South Carolina Electric & Gas Company proposed two resource plans based on the least cost options from 19 scenarios that were modeled for its 2019 integrated resource plan filed with the South Carolina Public Service Commission on Feb. 8. The plans, which detail resource needs from 2019 through 2033, reflect a shortage in base capacity by the winter of 2019. One of the options proposes to add 540 megawatts of natural gas combined cycle generation in 2029. The other seeks to obtain 400 megawatts of solar power purchase contracts with no winter capacity in 2026, and add three 93-megawatt internal combustion turbines in 2029, 2031, and 2033.
- The combined cycle plan would add another 540-megawatt plant in the winter of 2040, while the solar option would add seven more 93-megawatt gas peakers from 2035 through 2046.

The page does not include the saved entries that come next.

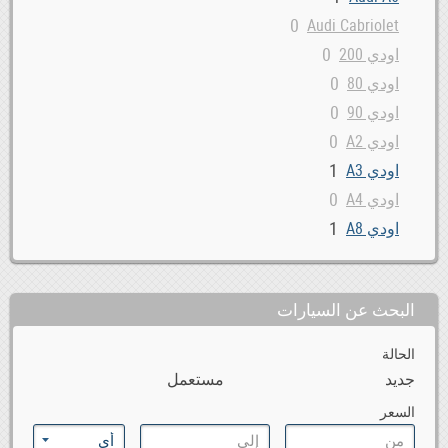
0
Audi Cabriolet
0
اودي 200
0
اودي 80
0
اودي 90
0
اودي A2
1
اودي A3
0
اودي A4
1
اودي A8
0
اودي Allroad
1
اودي Q3
البحث عن السيارات
3
اودي Q5
1
اودي Q7
الحالة
0
اودي R8
جديد
مستعمل
0
اودي RS4
السعر
0
اودي RS6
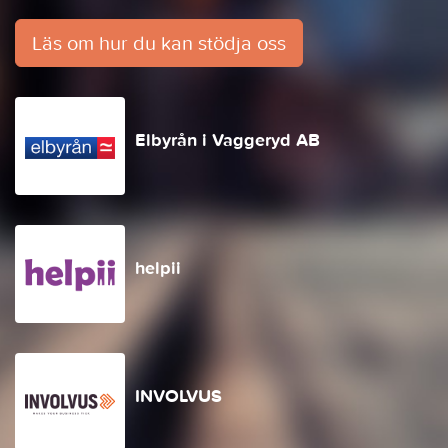
Läs om hur du kan stödja oss
Elbyrån i Vaggeryd AB
helpii
INVOLVUS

- The plans show a decrease in capacity of 85 megawatts in 2019 from the loss of the Kapstone generator and 25 megawatts from the expiration of a power purchase contract with Santee Cooper; Kapstone, owned by SCE&G until last year, generates power using coal and biomass.
- The company’s 2019 existing capacity totals to about 5.9 gigawatts of winter capacity, which includes 1.7 gigawatts from coal, 350 megawatts from gas-fired steam, 660 megawatts from nuclear, 2.4 gigawatts from gas turbines, and 800 megawatts from hydro.
- SCE&G observes that since 2017, there has been an increase in interest from independent power producers seeking to interconnect non-DER solar projects.
- Currently, there are about 280 megawatts of non-DER utility scale solar farms in operation on SCE&G’s system; 48 megawatts of DER utility scale solar farms in operation; and 16 megawatts of community solar farms planned or in operation.
- The company expects its supply plans to be “as benign to the environment as possible” owing to its continuing efforts to apply advanced emissions reduction technology to comply with state and federal laws.
- South Carolina Gas & Electric is a subsidiary of Dominion Energy Inc.